(Extracted records)
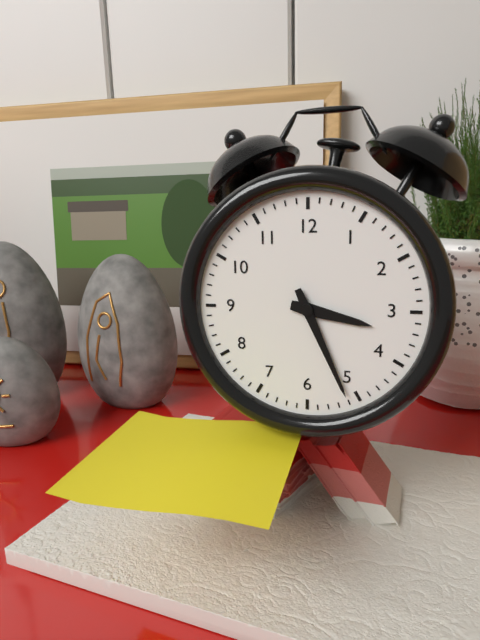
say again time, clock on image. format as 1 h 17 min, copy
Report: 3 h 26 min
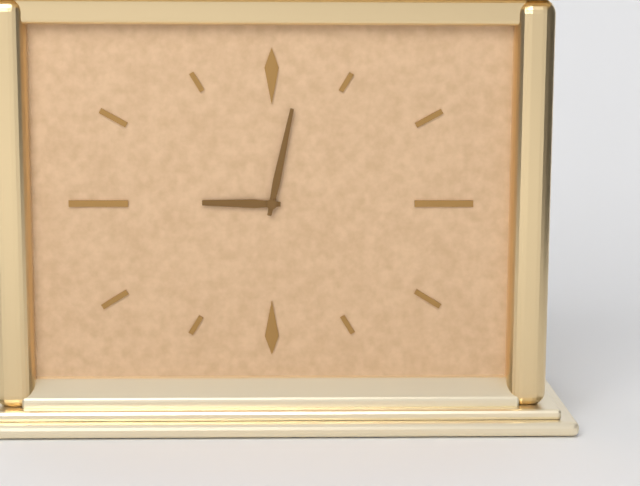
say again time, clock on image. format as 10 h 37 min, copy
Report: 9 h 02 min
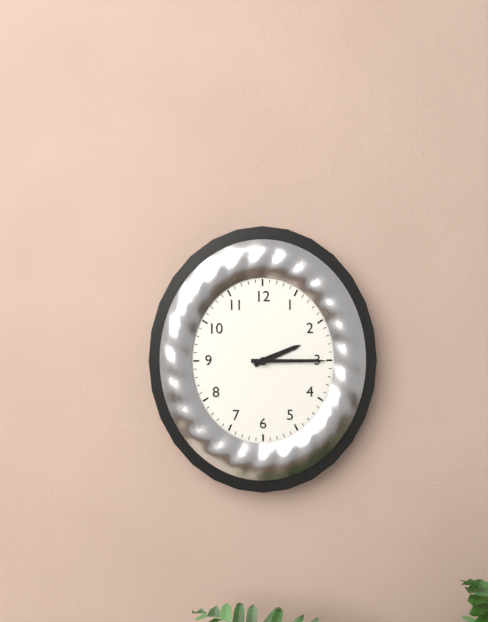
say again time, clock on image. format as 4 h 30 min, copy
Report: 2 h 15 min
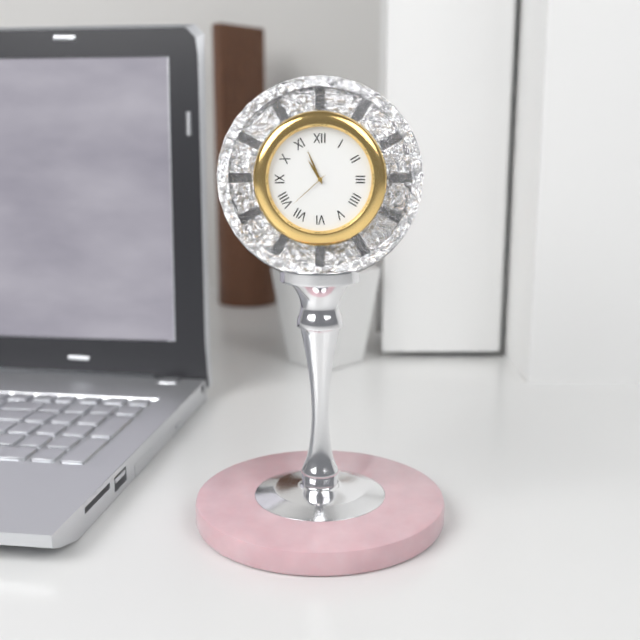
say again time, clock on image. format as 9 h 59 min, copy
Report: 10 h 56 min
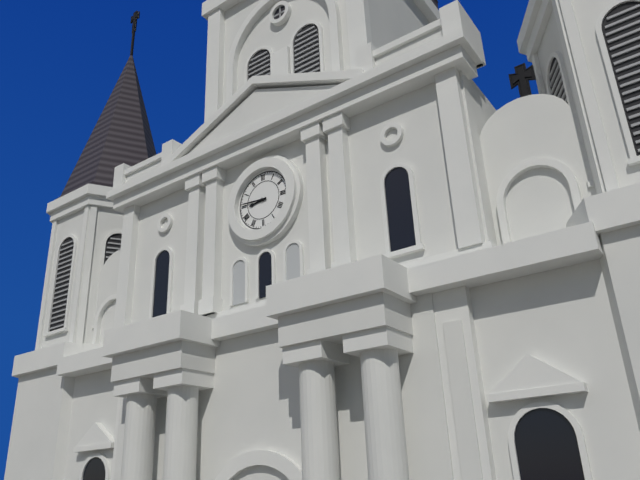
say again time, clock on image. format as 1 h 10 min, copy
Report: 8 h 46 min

▸ GIVEN PROBLEM: Set down everything in the listing from the line containing "say again time, clock on image. format as 1 h 10" through the end of the listing, word for word.

▸ ANSWER TO THE PROBLEM:
say again time, clock on image. format as 1 h 10 min, copy
Report: 8 h 46 min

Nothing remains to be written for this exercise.